Boris Johnson è pronto a tutto pur di mantenere l’integrità territoriale del Regno Unito. Con l’Internal Market Bill in discussione da oggi ai Comuni il governo conservatore intende cautelarsi in caso di eventuale no deal al termine delle negoziazioni con Bruxelles per l’accordo di libero scambio che entrerebbe in vigore dal 1° gennaio 2021. La materia del contendere con l’Ue è l’Irlanda del Nord, individuata da Barnier e dai vertici delle istituzioni europee come il grimaldello per punire la reproba Londra dopo l’addio del 2016.

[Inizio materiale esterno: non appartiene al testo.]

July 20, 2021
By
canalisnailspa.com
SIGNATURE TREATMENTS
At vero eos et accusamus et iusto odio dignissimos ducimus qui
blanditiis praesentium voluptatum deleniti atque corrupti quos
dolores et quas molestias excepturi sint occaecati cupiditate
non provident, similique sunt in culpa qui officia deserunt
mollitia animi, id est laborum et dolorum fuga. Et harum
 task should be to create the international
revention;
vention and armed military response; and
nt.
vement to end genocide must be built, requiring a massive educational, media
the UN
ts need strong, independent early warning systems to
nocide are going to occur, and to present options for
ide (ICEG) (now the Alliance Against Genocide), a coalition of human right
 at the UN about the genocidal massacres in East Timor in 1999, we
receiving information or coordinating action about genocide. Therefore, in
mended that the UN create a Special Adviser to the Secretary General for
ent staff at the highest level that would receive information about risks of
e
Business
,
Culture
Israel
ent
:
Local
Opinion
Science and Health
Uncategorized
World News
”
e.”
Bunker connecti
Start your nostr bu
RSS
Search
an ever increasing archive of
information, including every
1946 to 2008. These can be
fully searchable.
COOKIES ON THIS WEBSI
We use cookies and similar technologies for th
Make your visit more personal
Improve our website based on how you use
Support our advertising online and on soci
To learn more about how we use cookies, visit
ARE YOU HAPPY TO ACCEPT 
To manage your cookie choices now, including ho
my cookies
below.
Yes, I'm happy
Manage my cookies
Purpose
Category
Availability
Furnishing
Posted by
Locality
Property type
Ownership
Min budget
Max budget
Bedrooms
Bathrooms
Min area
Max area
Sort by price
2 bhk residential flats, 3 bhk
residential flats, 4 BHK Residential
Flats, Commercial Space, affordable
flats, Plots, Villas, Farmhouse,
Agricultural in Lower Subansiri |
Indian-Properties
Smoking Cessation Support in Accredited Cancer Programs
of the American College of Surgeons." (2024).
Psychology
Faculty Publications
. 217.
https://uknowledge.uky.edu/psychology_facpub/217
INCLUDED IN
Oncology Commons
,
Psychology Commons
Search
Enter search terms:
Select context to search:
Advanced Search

Bruxelles vuole agire andando a minare l’integrità territoriale del Regno Unito su una delle questioni più delicate della storia britannica: quella irlandese, che ancora evoca ricordi tutt’altro che piacevoli a più di una generazione di inglesi e irlandesi. Johnson invece sa che sia da un punto di vista storico, con gli accordi del Venerdì Santo firmati nel 1997 tra Londra e Dublino sotto la supervisione di Washington – che da quello della profondità difensiva il Regno Unito non può permettersi di perdere l’Irlanda del Nord. Perciò i tentativi di Bruxelles di annettere l’Ulster alla sua zona di influenza politico-economica vanno rintuzzati, anche a costo di modificare il Withdrawal Bill approvato ai Comuni nel mese di dicembre.
Cinque ex Primi Ministri e anche diversi parlamentari conservatori hanno espresso dubbi riguardo alla modifica unilaterale proposta dal Governo a meno di un anno dalla ratifica dell’accordo con l’Unione che Johnson aveva definito “pronto a essere infornato” in caso di sua vittoria elettorale. In realtà, per quanto questa giravolta in tempi brevissimi sia stata piuttosto sorprendente, Johnson può fare valere il principio costituzionale della “sovranità del Parlamento”, che guida la vita delle istituzioni pubbliche britanniche da sempre: “quello che il Parlamento fa nessuna autorità sulla terra può disfare”. Perciò così come Westminster ha ratificato l’accordo nel dicembre 2019, Westminster può abrogarlo o modificarlo quando vuole. E non ci sono minacce legali che tengano ovviamente se il Parlamento di una delle due controparti vota a maggioranza per l’abrogazione. Non è in fondo per questo che Londra è uscita dall’Ue?
In realtà, Bruxelles sta anche pensando di usare la Scozia per indebolire il Regno Unito. La First Minister Sturgeon ha annunciato che entro la fine del 2020 verrà presentato il cronoprogramma legislativo per il secondo referendum sull’indipendenza – IndyRef2 – dopo quello fallito del 2014. A suo giudizio la Brexit ha determinato un cambiamento costituzionale che rende di nuovo plausibile l’ipotesi, avvalorata dal fatto che in Scozia il Remain ottenne molti più voti del Leave. Johnson ha già risposto ufficialmente a Sturgeon affermando che nel 2014 il referendum fu definito dagli stessi leader dell’SNP – Salmond e Sturgeon – “il voto che avrebbe definito la questione per una generazione” e che nel 2016 il voto sulla Brexit interessò tutto il Regno Unito, essendo la politica estera una delle materie che fanno capo al Parlamento di Westminster e non a quello di Holyrood.
Una Scozia eventualmente indipendente sarebbe destinata a chiedere l’ingresso nell’Ue secondo Sturgeon, una volta adeguatasi ai Criteri di Copenhagen. C’è però un piccolo grande problema: Bruxelles soffia sull’indipendentismo scozzese (che nel 2014 combatteva) ma sopprime quello catalano che minaccia l’integrità territoriale spagnola. Come voterebbe la Spagna in vista della richiesta d’ingresso scozzese nell’Unione considerando che serve il voto favorevole di tutti e 27 gli Stati? Una domanda che in molti iniziano a farsi anche a Madrid.